→ Task brief:
What is needed is an exact copy of the records below, minus any pictures.

→ Information supplied:
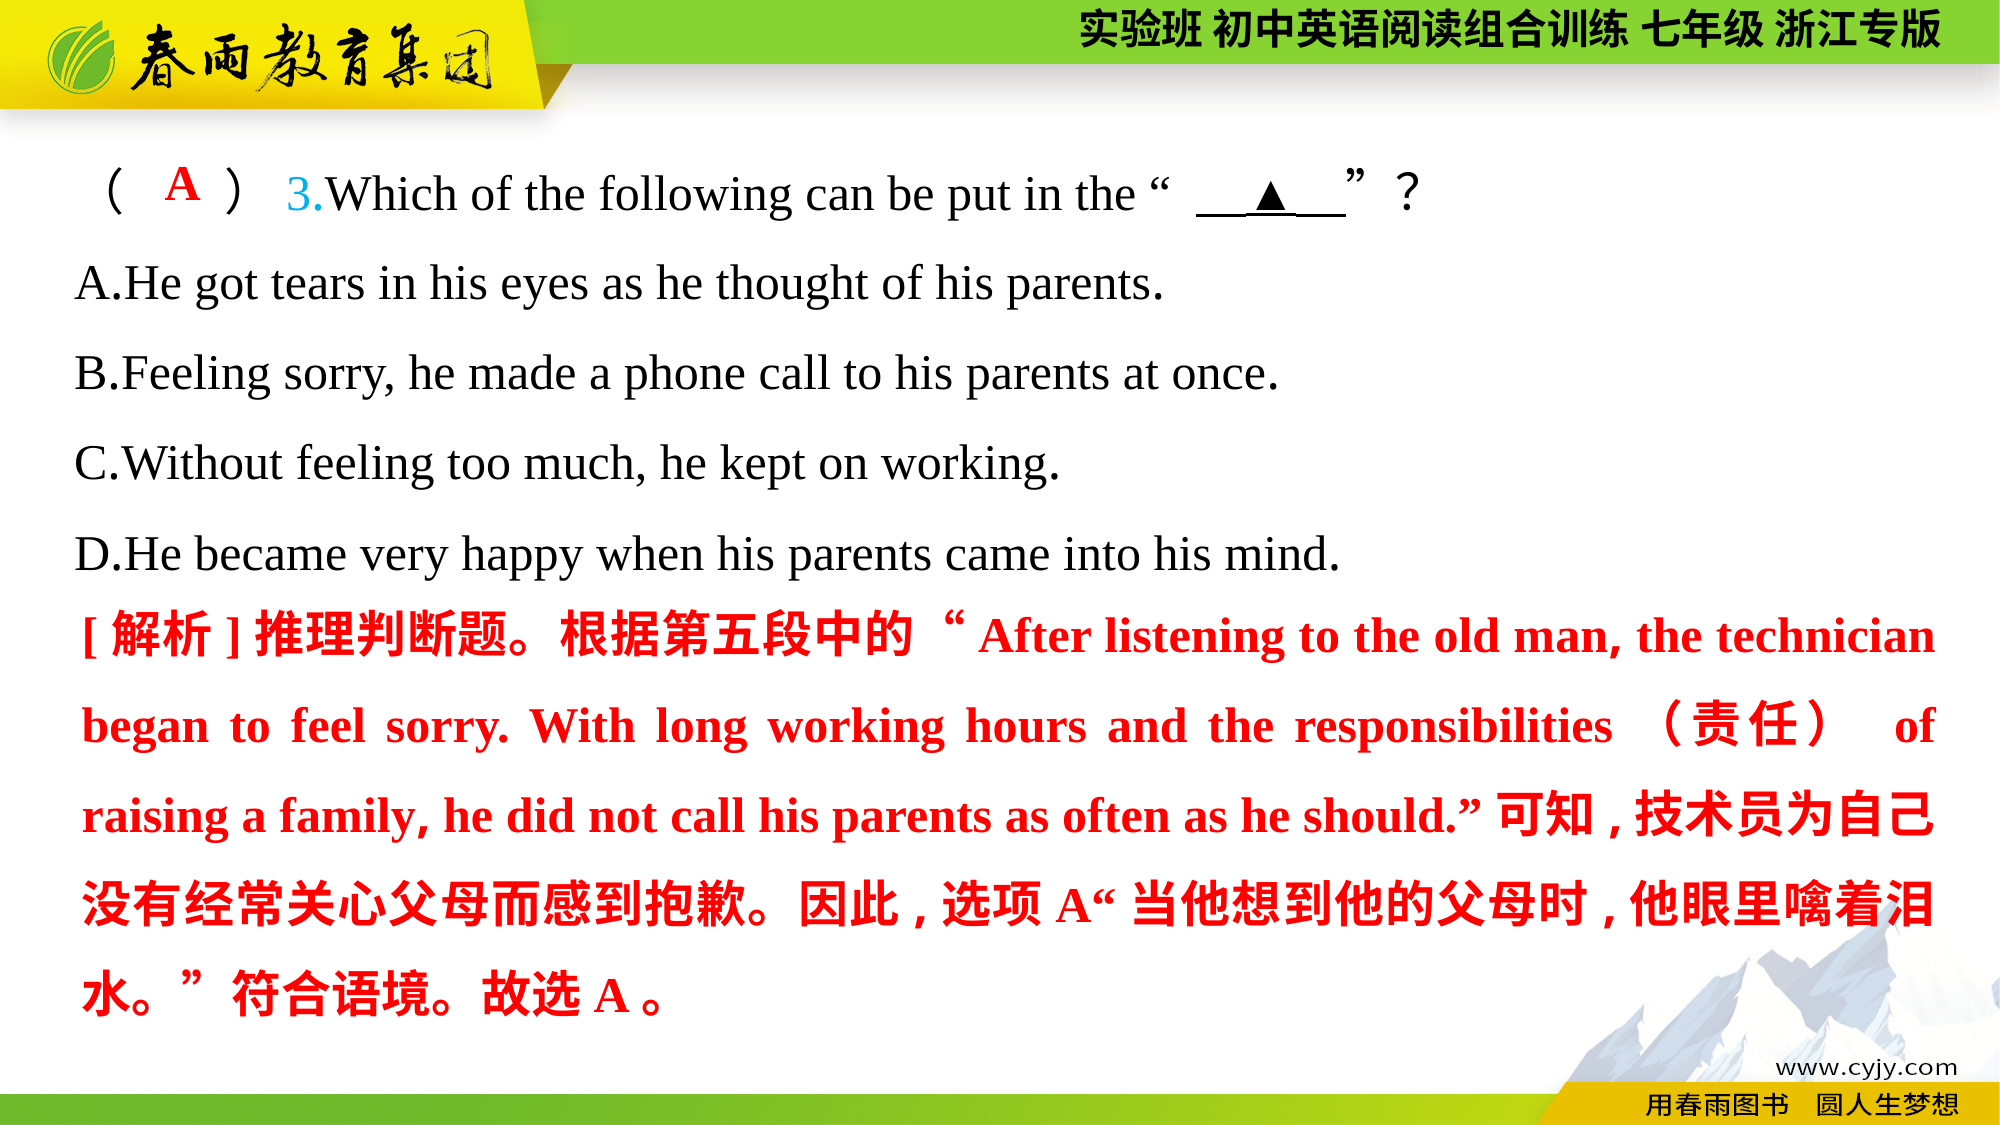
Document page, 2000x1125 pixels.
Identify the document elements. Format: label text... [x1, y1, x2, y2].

picture [0, 0, 2000, 1125]
text_box A [149, 143, 216, 219]
list （ ）3.Which of the following can be put in the “ ▲ ”？ A.He got tears in his eyes as he thought of his parents. B.Feeling sorry, he made a phone call to his parents at once. C.Without feeling too much, he kept on working. D.He became very happy when his parents came into his mind. [59, 122, 1944, 581]
text_box [解析]推理判断题。根据第五段中的“After listening to the old man, the technician began to feel sorry. With long working hours and the responsibilities（责任） of raising a family, he did not call his parents as often as he should.”可知,技术员为自己没有经常关心父母而感到抱歉。因此,选项A“当他想到他的父母时,他眼里噙着泪水。”符合语境。故选A。 [66, 565, 1951, 1031]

→ Answer area:
Document page, 2000x1125 pixels.
Identify the document elements. Format: label text... [x1, y1, x2, y2].

picture [0, 0, 2000, 1125]
text_box A [149, 143, 216, 219]
list （ ）3.Which of the following can be put in the “ ▲ ”？ A.He got tears in his eyes as he thought of his parents. B.Feeling sorry, he made a phone call to his parents at once. C.Without feeling too much, he kept on working. D.He became very happy when his parents came into his mind. [59, 122, 1944, 581]
text_box [解析]推理判断题。根据第五段中的“After listening to the old man, the technician began to feel sorry. With long working hours and the responsibilities（责任） of raising a family, he did not call his parents as often as he should.”可知,技术员为自己没有经常关心父母而感到抱歉。因此,选项A“当他想到他的父母时,他眼里噙着泪水。”符合语境。故选A。 [66, 565, 1951, 1031]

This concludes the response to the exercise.